The French army and EDF have come up with this “collaboration” to ensure the availability of sufficient stocks of tritium “as part of the continuity and credibility of France’s nuclear deterrent”, according to the annex to the press release.

According to the Federation of American Scientists, France currently has 290 active warheads, the fourth largest, after China with 500, the US with 3,700, and Russia with 4,400.

Capture d’écran 2024-03-20 à 09.53.08 [Federation of american scientists]

No immediate needs?

However, the French authorities are keen to stress that the current unstable international situation, is not the main driver for this sudden push to produce tritium.

“We’re not going ahead with this irradiation service because we have needs now,” insisted Etienne Dutheil, Director of Nuclear Generation at EDF, speaking at a press briefing.

Rather, “the project that is being undertaken today aims to enable the people who will be responsible for France’s deterrent in fifteen or twenty years’ time to continue to have all the possible options at their disposal,” he added.

Discussions between the French armed forces ministry and EDF on this subject have been underway for more than 25 years, in anticipation of the closure in 2009 of the two reactors intended solely for the production of tritium located in Marcoule, in south-east France, after more than 50 years in operation.

The parties finally selected Civaux, one of France’s most powerful and newest nuclear power stations. It was selected because it was capable of operating for a very long time, Dutheil said.

Electricity production is not affected

The government and EDF  said that electricity production will not be affected.
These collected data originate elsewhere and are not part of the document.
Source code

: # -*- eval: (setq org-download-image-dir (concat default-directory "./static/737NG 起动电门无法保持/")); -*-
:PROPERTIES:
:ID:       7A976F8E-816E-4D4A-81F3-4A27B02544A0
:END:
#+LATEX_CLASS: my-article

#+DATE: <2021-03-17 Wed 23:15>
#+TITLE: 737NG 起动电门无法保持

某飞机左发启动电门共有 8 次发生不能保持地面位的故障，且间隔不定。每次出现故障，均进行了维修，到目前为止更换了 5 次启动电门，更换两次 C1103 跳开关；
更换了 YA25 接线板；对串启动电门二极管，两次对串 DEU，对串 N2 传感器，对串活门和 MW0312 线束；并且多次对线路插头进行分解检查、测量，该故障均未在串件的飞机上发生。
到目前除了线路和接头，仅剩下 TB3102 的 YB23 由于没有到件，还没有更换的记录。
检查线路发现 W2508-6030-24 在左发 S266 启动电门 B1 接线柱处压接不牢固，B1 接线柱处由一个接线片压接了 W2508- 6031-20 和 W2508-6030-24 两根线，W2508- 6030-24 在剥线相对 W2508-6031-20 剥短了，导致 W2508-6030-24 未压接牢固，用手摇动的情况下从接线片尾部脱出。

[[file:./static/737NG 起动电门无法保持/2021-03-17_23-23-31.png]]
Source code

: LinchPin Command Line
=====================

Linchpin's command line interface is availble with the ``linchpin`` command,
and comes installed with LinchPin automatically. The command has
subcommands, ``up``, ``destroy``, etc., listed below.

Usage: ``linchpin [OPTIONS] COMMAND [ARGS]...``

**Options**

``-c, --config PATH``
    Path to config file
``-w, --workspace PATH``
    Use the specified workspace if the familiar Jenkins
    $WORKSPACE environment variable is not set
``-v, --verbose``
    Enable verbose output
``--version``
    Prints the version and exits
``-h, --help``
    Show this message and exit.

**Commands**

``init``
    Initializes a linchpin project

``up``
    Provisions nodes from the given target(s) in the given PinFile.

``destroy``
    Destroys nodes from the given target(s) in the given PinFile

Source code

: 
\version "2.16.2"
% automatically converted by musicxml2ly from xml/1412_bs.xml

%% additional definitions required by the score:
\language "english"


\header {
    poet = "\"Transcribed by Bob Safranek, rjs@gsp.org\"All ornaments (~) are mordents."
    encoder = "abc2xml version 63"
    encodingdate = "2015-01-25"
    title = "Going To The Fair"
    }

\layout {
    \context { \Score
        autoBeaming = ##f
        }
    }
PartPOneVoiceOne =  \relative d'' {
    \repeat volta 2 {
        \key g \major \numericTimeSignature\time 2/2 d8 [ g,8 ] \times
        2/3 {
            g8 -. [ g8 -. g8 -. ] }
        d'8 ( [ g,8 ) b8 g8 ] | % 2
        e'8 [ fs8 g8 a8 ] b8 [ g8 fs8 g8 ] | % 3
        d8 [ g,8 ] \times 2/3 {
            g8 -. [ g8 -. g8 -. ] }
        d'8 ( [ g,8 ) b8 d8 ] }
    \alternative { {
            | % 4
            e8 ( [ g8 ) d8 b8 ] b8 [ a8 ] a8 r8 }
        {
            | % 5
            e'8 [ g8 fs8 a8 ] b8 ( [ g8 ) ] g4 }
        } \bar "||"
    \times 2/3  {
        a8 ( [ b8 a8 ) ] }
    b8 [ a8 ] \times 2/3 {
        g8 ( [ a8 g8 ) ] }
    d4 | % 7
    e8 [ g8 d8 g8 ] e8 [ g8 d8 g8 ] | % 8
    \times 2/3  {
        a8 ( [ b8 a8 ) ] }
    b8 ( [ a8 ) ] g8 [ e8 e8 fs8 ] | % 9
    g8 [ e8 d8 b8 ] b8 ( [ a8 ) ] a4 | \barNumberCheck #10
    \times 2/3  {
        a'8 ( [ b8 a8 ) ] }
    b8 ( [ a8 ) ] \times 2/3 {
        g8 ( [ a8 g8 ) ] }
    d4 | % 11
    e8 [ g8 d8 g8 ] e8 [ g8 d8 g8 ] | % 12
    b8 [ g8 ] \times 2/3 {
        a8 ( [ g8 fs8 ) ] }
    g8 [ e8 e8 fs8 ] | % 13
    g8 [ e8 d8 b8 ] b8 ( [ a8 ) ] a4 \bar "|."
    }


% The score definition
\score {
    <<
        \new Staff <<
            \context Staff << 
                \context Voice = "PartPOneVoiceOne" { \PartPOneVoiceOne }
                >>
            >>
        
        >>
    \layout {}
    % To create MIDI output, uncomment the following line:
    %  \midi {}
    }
The lithium will be irradiated during the normal operation of the reactor.

But despite the reassurances of the various parties involved, any signed agreement between the French government, CEA, and EDF, will not specify a date – to define the legal and contractual scope of the activities, a press release states.

Dutheil stated, that later this year EDF will submit a dossier to the Autorité de sûreté nucléaire, the French nuclear safety authority, which will examine the feasibility of the project.

As a result of this timetable, the first test irradiation of lithium will not take place until before 2025, when the plant’s reactors are scheduled to be shut down for maintenance.